In September, Cllr McQuillan tabled a similar motion calling on the council to commit to including a Changing Places facility in the redeveloped building in the town centre.
Cllr Power, citing the council’s previous statement that no such facility was planned for Fair Street, continued: “I am sure a skilled architect worth his salt would be well qualified to squeeze in the adequate space required to get this done. The cost of the bells and whistles to make up a changing room toilet facility would cost in the region of €15,000.
“Perhaps, the Council would re-consider the proposal, and include such a necessity in the Fair Street development and demonstrate leadership that this Council continues to commit to improving the quality of life for all citizens in this county regardless of ability or disability.

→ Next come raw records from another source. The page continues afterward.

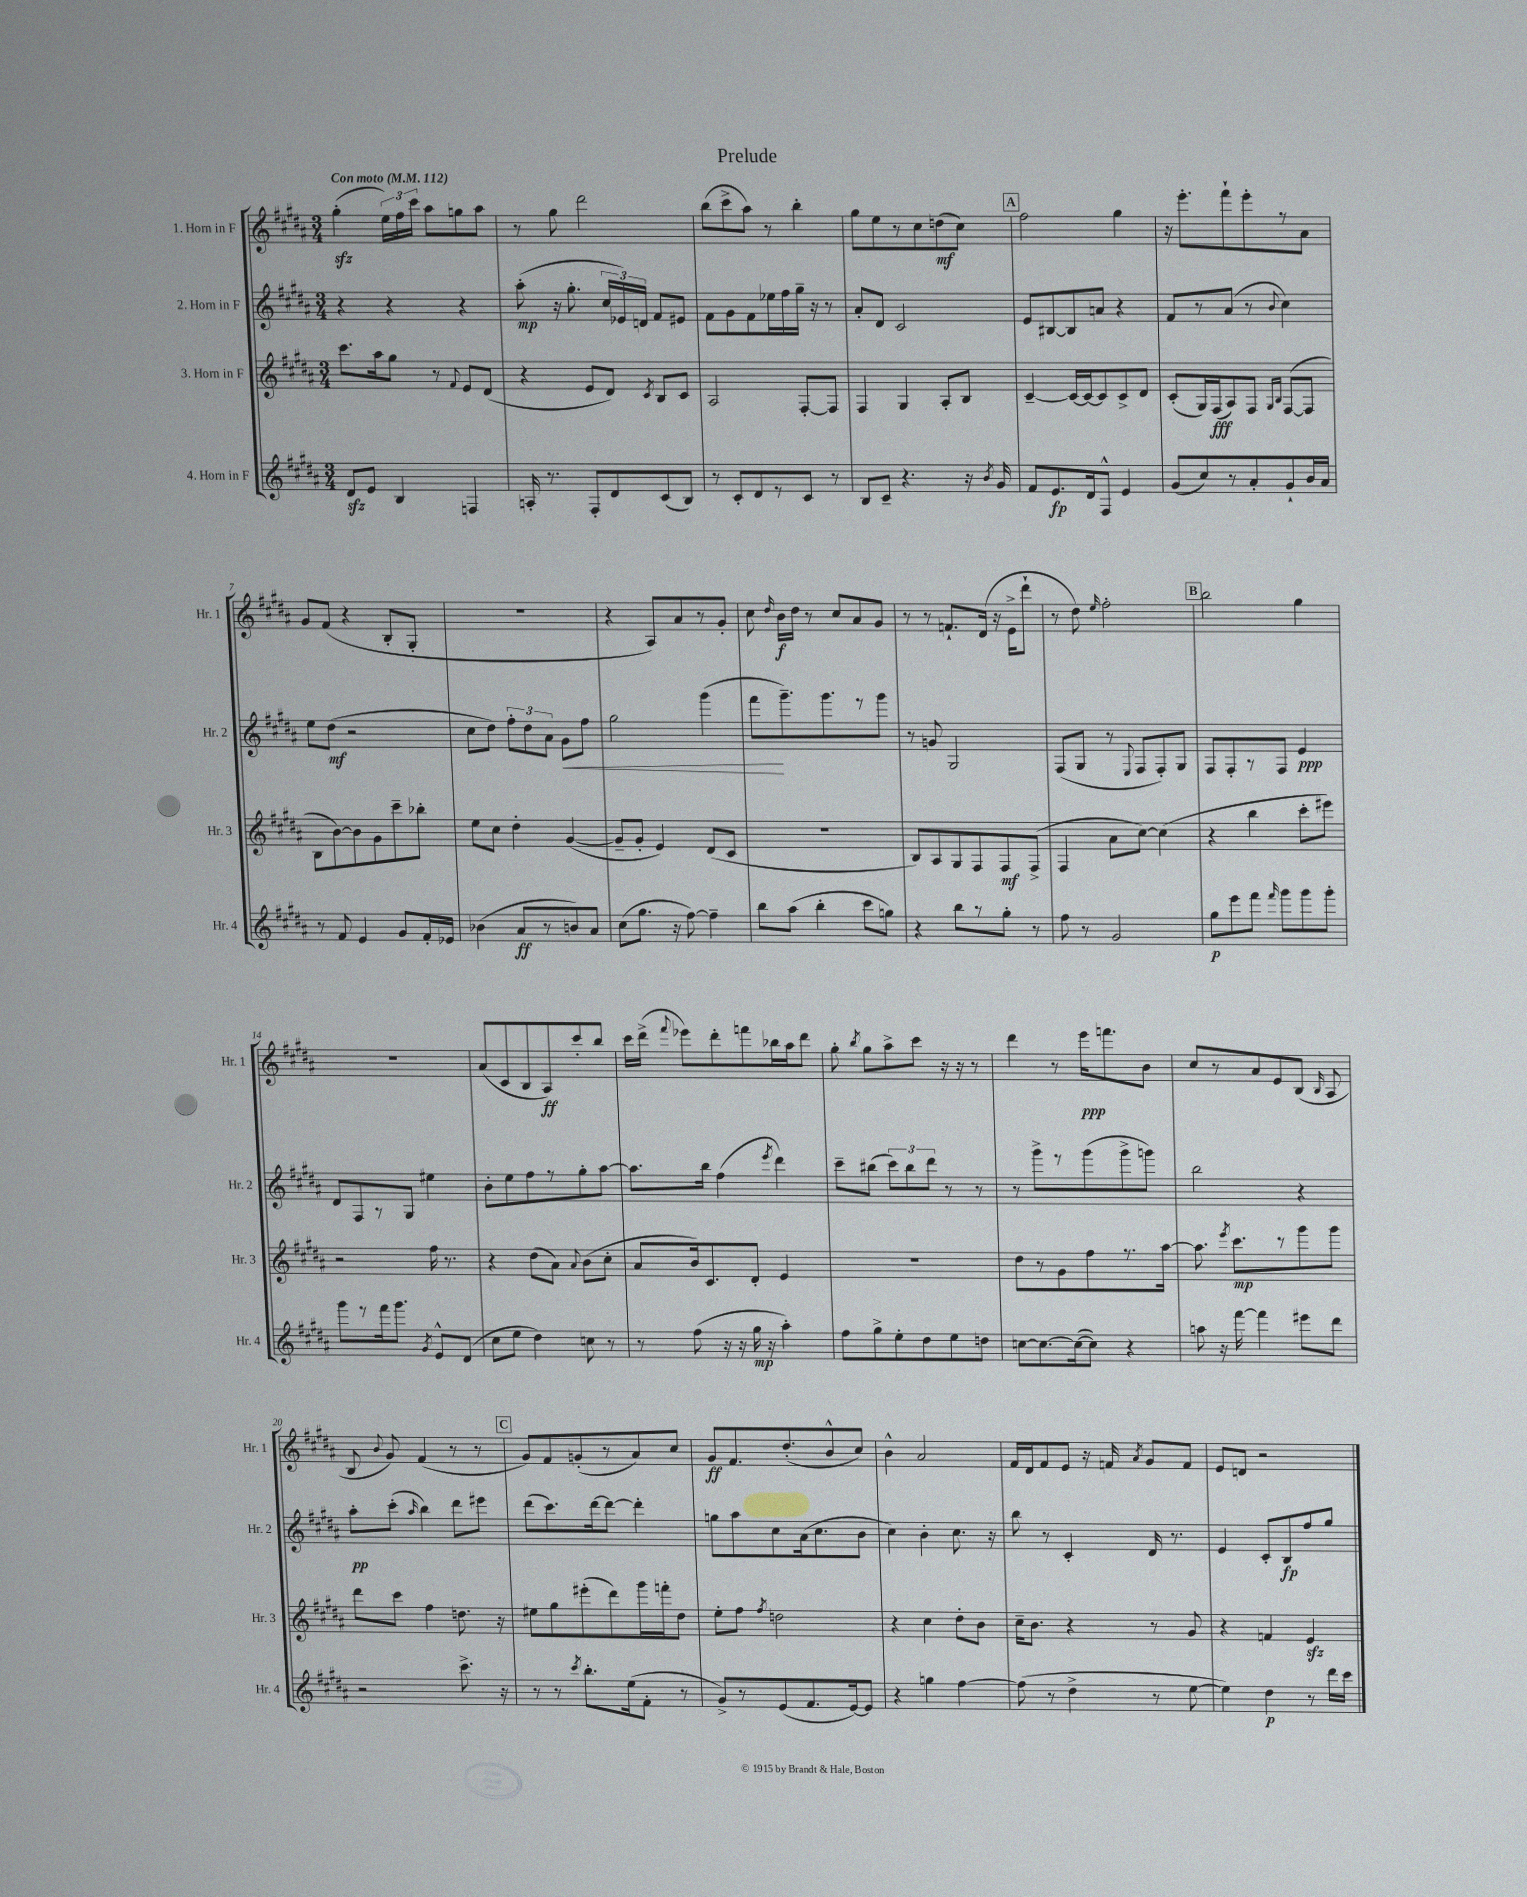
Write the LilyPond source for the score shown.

\header { title = "Prelude" }
<<
\new StaffGroup <<
\new Staff = "s0" \with { instrumentName = "1. Horn in F" shortInstrumentName = "Hr. 1" } {
    \clef treble \key b \major \numericTimeSignature \time 3/4 \tempo "Con moto" 4 = 112
    \autoBeamOff gis''4-.\sfz( \tuplet 3/2 { e''16[) fis''16 cis'''16] } ais''8[ g''8 ais''8] |
    r8 gis''8 dis'''2 |
    b''8[( cis'''8-> ais''8]) r8 b''4-. |
    gis''8[ e''8 r8 cis''8 d''8\mf( cis''8]) |
    \mark \markup { \box "A" } fis''2 gis''4 |
    r16 e'''8.[-. fis'''8-! e'''8-. r8 ais'8] |
    gis'8[ fis'8]( r4 b8[-. gis8]-. |
    R2. |
    r4 ais8[) ais'8 r8 gis'8]-. |
    cis''8 \grace { dis''16 } b'16[\f dis''16] r8 cis''8[ ais'8 gis'8] |
    r8 r8 f'8.[-! dis'16]( r16 e'16[-> dis'''8]-! |
    r8 dis''8) \grace { e''16 } fis''2-. |
    \mark \markup { \box "B" } b''2 gis''4 |
    R2. |
    ais'8[( cis'8 b8 ais8\ff) cis'''8-. b''8] |
    cis'''16[ dis'''16]->( \appoggiatura { fis'''8 } ees'''8[) dis'''8-. f'''8 bes''16 ais''16 dis'''8] |
    gis''8-. \acciaccatura { b''8 } gis''8[ ais''8-> cis'''8] r16 r16 r8 |
    dis'''4 r8 e'''16[\ppp f'''8. b'8] |
    cis''8[ r8 ais'8 e'8 b8]( \grace { b16 } ais8 |
    b8 \appoggiatura { b'8 } gis'8) fis'4( r8 r8 |
    \mark \markup { \box "C" } gis'8[) fis'8 g'8-.( r8 ais'8) cis''8] |
    gis'8[\ff fis'8. dis''8.-.( b'8-^ cis''8]) |
    b'4-^ ais'2 |
    fis'16[ dis'16 fis'8 e'8] r16 f'16 \acciaccatura { ais'8 } gis'8[ f'8] |
    e'8[ d'8] r2 \bar "|." |
}
\new Staff = "s1" \with { instrumentName = "2. Horn in F" shortInstrumentName = "Hr. 2" } {
    \clef treble \key b \major \numericTimeSignature \time 3/4
    \autoBeamOff r4 r4 r4 |
    ais''8-.\mp( r16 gis''8.-. \tuplet 3/2 { cis''16[ ees'16) d'16] } fis'8[ eis'8] |
    fis'8[ gis'8 fis'8 ees''16 fis''16 gis''16]-- r16 r8 |
    ais'8[-. dis'8] cis'2 |
    \mark \markup { \box "A" } e'8[ bis8~ bis8 a'8] r4 |
    fis'8[ r8 ais'8]( r8 \appoggiatura { b'8 } cis''4) |
    e''8[ dis''8]\mf( r2 |
    cis''8[ dis''8]) \tuplet 3/2 { fis''8[-. dis''8 ais'8] } gis'8[\< fis''8] |
    gis''2 gis'''4( |
    fis'''8[\! gis'''8.--) gis'''8. r8 gis'''8] |
    r8 g'8 gis2 |
    fis8[( gis8] r8 \appoggiatura { e8 } fis8[ fis8-.) gis8] |
    \mark \markup { \box "B" } fis8[ fis8-. r8 fis8] e'4\ppp |
    dis'8[ fis8 r8 gis8] eis''4 |
    b'8[-. e''8 fis''8 r8 gis''8-. ais''8]~ |
    ais''8.[ b''16] fis''4( \acciaccatura { e'''8 } dis'''4) |
    cis'''8[-- bis''8]( \tuplet 3/2 { cis'''8[) bis''8 dis'''8] } r8 r8 |
    r8 gis'''8[-> r8 gis'''8( gis'''8-> g'''8]) |
    b''2 r4 |
    ais''8[-.\pp cis'''8]-.( \grace { ais''16 } b''4) dis'''8[ eis'''8] |
    \mark \markup { \box "C" } dis'''8[( cis'''8.) dis'''16~ dis'''8]~ dis'''4-. |
    g''8[ ais''8 cis''8 ais'16( cis''8. b'8] |
    cis''4) b'4-. cis''8. r16 |
    b''8 r8 cis'4-. dis'16 r8. |
    e'4 cis'8[-. b8\fp fis''8 gis''8] \bar "|." |
}
\new Staff = "s2" \with { instrumentName = "3. Horn in F" shortInstrumentName = "Hr. 3" } {
    \clef treble \key b \major \numericTimeSignature \time 3/4
    \autoBeamOff cis'''8.[ ais''16 gis''8] r8 \appoggiatura { fis'8 } e'8[ dis'8]( |
    r4 e'8[ dis'8]) \acciaccatura { cis'8 } b8[ cis'8] |
    ais2 fis8[~-. fis8] |
    fis4 gis4 ais8[-. b8] |
    \mark \markup { \box "A" } cis'4~-- cis'16[~ cis'16~ cis'8 cis'8-> dis'8] |
    cis'8[-.( gis16) fis16\fff( ais8) fis8] \grace { gis16[ b16] } fis8[~( fis8] |
    b8[ b'8~) b'8 gis'8 cis'''8-- bes''8]-. |
    e''8[ cis''8] dis''4-. gis'4~( |
    gis'8[-- gis'8]-. e'4) dis'8[( cis'8] |
    R2. |
    b8[) ais8 gis8 fis8 fis8\mf fis8]->( |
    fis4 ais'8[ cis''8]~) cis''4( |
    \mark \markup { \box "B" } r4 b''4 cis'''8[-. eis'''8]) |
    r2 fis''16 r8. |
    r4 dis''8[( ais'8]) \appoggiatura { ais'8 } b'8[( cis''8]-. |
    ais'8[ b'16) cis'8. dis'8]-. e'4 |
    R2. |
    dis''8[ r8 gis'8 fis''8 r8. ais''16]~ |
    ais''8. \acciaccatura { e'''8 } cis'''8.[\mp r8 gis'''8 gis'''8] |
    dis'''8[ cis'''8] fis''4 d''8. r16 |
    \mark \markup { \box "C" } eis''8[ gis''8 eis'''8-.( dis'''8) gis'''16 f'''16-. dis''8] |
    e''8[-. fis''8] \acciaccatura { fis''8 } d''2 |
    r4 cis''4 dis''8[-. b'8] |
    cis''16[-- b'8.] r4 r8 gis'8 |
    r4 f'4 e'4\sfz \bar "|." |
}
\new Staff = "s3" \with { instrumentName = "4. Horn in F" shortInstrumentName = "Hr. 4" } {
    \clef treble \key b \major \numericTimeSignature \time 3/4
    \autoBeamOff dis'8[\sfz e'8] b4 f4 |
    a16-. r8. fis8[-. dis'8 cis'8( b8]) |
    r8 cis'8[-. dis'8 r8 cis'8] r8 |
    b8[ cis'8]-- r4. r16 \acciaccatura { b'8 } gis'16 |
    \mark \markup { \box "A" } fis'8[ e'8.\fp dis'16 fis8]-^ e'4 |
    gis'8[( cis''8) r8 ais'8-. gis'8-! b'16 ais'16] |
    r8 fis'8 e'4 gis'8[ fis'16-. ees'16] |
    bes'4( ais'8[\ff r8 b'8) ais'8] |
    cis''8[( gis''8.] r16 fis''8~) fis''4-- |
    b''8[ ais''8]( b''4-. cis'''8[ g''8]) |
    r4 b''8[ r8 gis''8]-. r8 |
    fis''8 r8 gis'2 |
    \mark \markup { \box "B" } gis''8[\p e'''8 fis'''8] \grace { fis'''16 } gis'''8[ gis'''8 gis'''8]-. |
    gis'''8[ r8 fis'''16 gis'''8.] \acciaccatura { gis'8 } e'8[-^ dis'8]( |
    cis''8[ e''8] dis''4) c''8 r8 |
    r8 fis''8( r16 r16 gis''16\mp r16 ais''4-.) |
    fis''8[ gis''8-> e''8-. dis''8 e''8 d''8] |
    c''8[~ c''8.~ c''16~( c''8]) r4 |
    a''8 r16 fis'''16~ fis'''4 eis'''8[ dis'''8] |
    r2 cis'''8.-> r16 |
    \mark \markup { \box "C" } r8 r8 \acciaccatura { cis'''8 } b''8.[-. e''16( fis'8]-. r8 |
    gis'8[->) r8 e'8( fis'8. e'16~) e'8] |
    r4 g''4 fis''4~ |
    fis''8( r8 dis''4-> r8 e''8~ |
    e''4) dis''4\p r8 dis'''16[ cis'''16] \bar "|." |
}
>>
>>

“Unfortunately, unless building regulations are changed in this country, new public building developments will, apart from standard disabled toilets, will not be obliged to install Changing Places toilet facilities.”
The motion was supported by three of Cllr Power’s Independent colleagues. Cllr Yore described people with severe disabilities having to go without requisite toilet facilities as “inhumane” while Cllr Conlon said it was “not before time” such a facility was made available.”
“It is absolutely ridiculous that we even have to bring these motions to the council,” Cllr Yore continued.
Last month, a brand new, fully accessible toilet and changing facility has was opened at Dundalk Institute of Technology, following a campaign by a student who lives with cerebral palsy who needed an adapted bathroom to meet his needs. Conor Byrne, from Clogherhead, who studies English and Politics is a wheelchair user who requires special assistance to use toilet facilities.
Throughout the 2019/20 academic year, he was forced to use facilities in the neighbouring O’Fiach College – despite the college telling him a dedicated bathroom would be constructed on site by Halloween last year.
Drogheda-based Cllr McQuillan said the local authority cannot rely on the private sector to provide such facilities.
“Individuals that require the use of changing places facilities should have access to them. This is a modern society and we should be providing for the most vulnerable members of our communities. We are supposed to be an inclusive society and if we are we should not be relying on the private sector to do the public sectors job.
“We, as a council should be providing these facilities for our citizens. The current standard of disabled toilets do not meet the needs of all people with disabilities. A changing places facility would ensure that those with specific needs are not excluded in participating in social, cultural and economic activities,” he said.